Synthetic Non-Traditional Data
Another type of synthetic data arises from generative AI technologies. Facial recognition algorithms are notorious for inaccuracy and bias. Different skin tones, different angles, and different lighting can all impact the accuracy of a facial recognition process. Worse, if a database of faces is notably short of images of certain skin tones or other features, the algorithms won’t work as well for those skin tones or features. Synthetic data can come to the rescue by creating a sufficient sample of images (or text or audio or any other type of data) for each subpopulation that needs a boost in accuracy and a decrease in bias.
It would be prohibitively expensive and very time consuming to get 10,000 pictures of any given person with every combination of 10 angles, 10 skin tones, 10 lighting levels, and 10 hairstyles. A synthetic version of those same 10,000 images can be generated quickly and inexpensively. While those 10,000 images will be synthetic, today’s generative AI capabilities are able to craft images realistic enough that they are able to train a facial recognition model to recognize real images more effectively. It is a bit mind-bending to accept the fact that fake data can help real models do better with real data, but it is true!

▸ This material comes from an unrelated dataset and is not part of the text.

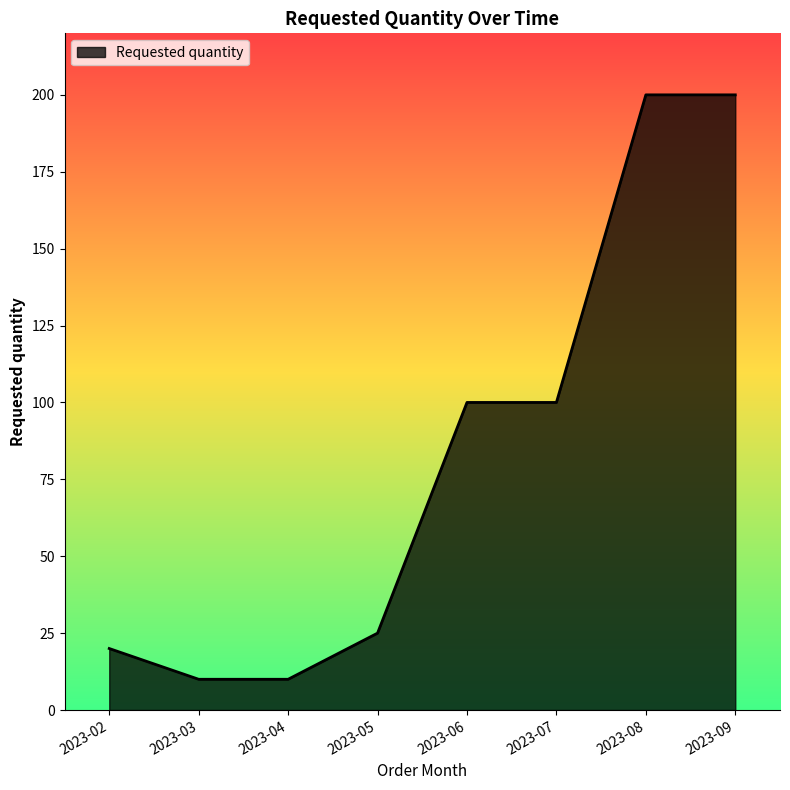

True or false: there are more than 2 points higher than both neighbors.

False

Other Synthetic Data Approaches
There are other situations that make use of variations on synthetic data as well. The extensive work happening in the area of digital twins involves simulating a real-world object or environment and seeing how various scenarios impact it. This is extremely common in manufacturing, for instance. While a simulated manufacturing environment isn’t real, if it is designed well enough, the results of experiments in the simulated environment will provide insights useful about the real world. This is conceptually similar to how scientists make a lot of physics breakthroughs by simulating certain situations and “proving” a theory could hold before doing expensive real-world tests that formally prove the theory.

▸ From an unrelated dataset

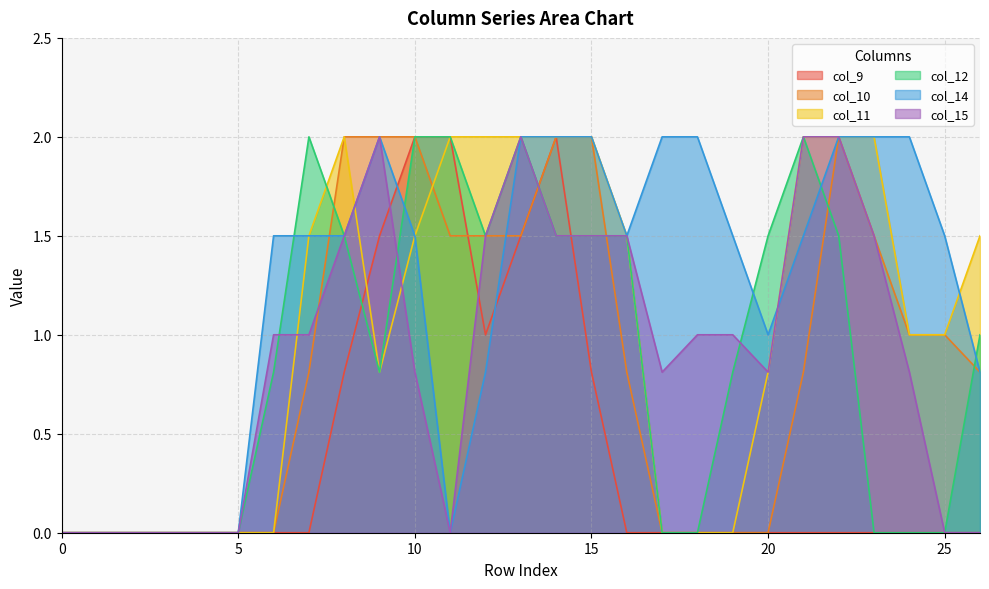

Which series has the widest spread of values?

col_9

In other situations, data that was created for one purpose is useful for another when viewed as synthetic data. For example, autonomous vehicle systems have used games like Grand Theft Auto for years now to train models. While the roads rendered in such video games aren’t 100% realistic, they are realistic enough to help train an autonomous vehicle system on some of the basics of staying on a road, avoiding obstacles, and such. Certainly, it is much preferred to have early versions of autonomous vehicle models learning on fake roads in a video game where mistakes don’t matter than learning on real roads where they do.

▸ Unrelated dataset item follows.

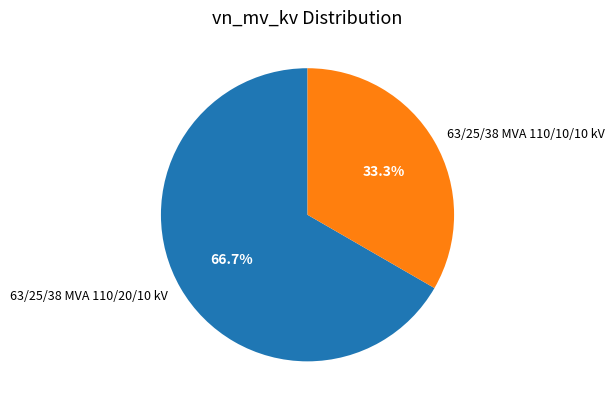

To the nearest percent, what is the difference between the largest and smallest slice percentages?

33%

Are You Using Synthetic Data Yet?
Synthetic data is going to become ubiquitous in the coming years. The way it can protect privacy and negate the need to use identifiable information in building models just isn’t available elsewhere. Also, by synthesizing data with precisely known distributions, tags, or attributes, data scientists can more accurately gauge how well models are performing. If your organization hasn’t yet started to utilize synthetic data, then make a New Year’s resolution to change that in 2023. There is an entire ecosystem of companies now addressing different aspects of the synthetic data space that are available to support your efforts. Synthetic data can save cost, protect privacy, and increase the speed of development all while making models more accurate and less biased. That’s a hard combination to beat and it is why synthetic data is a next big thing!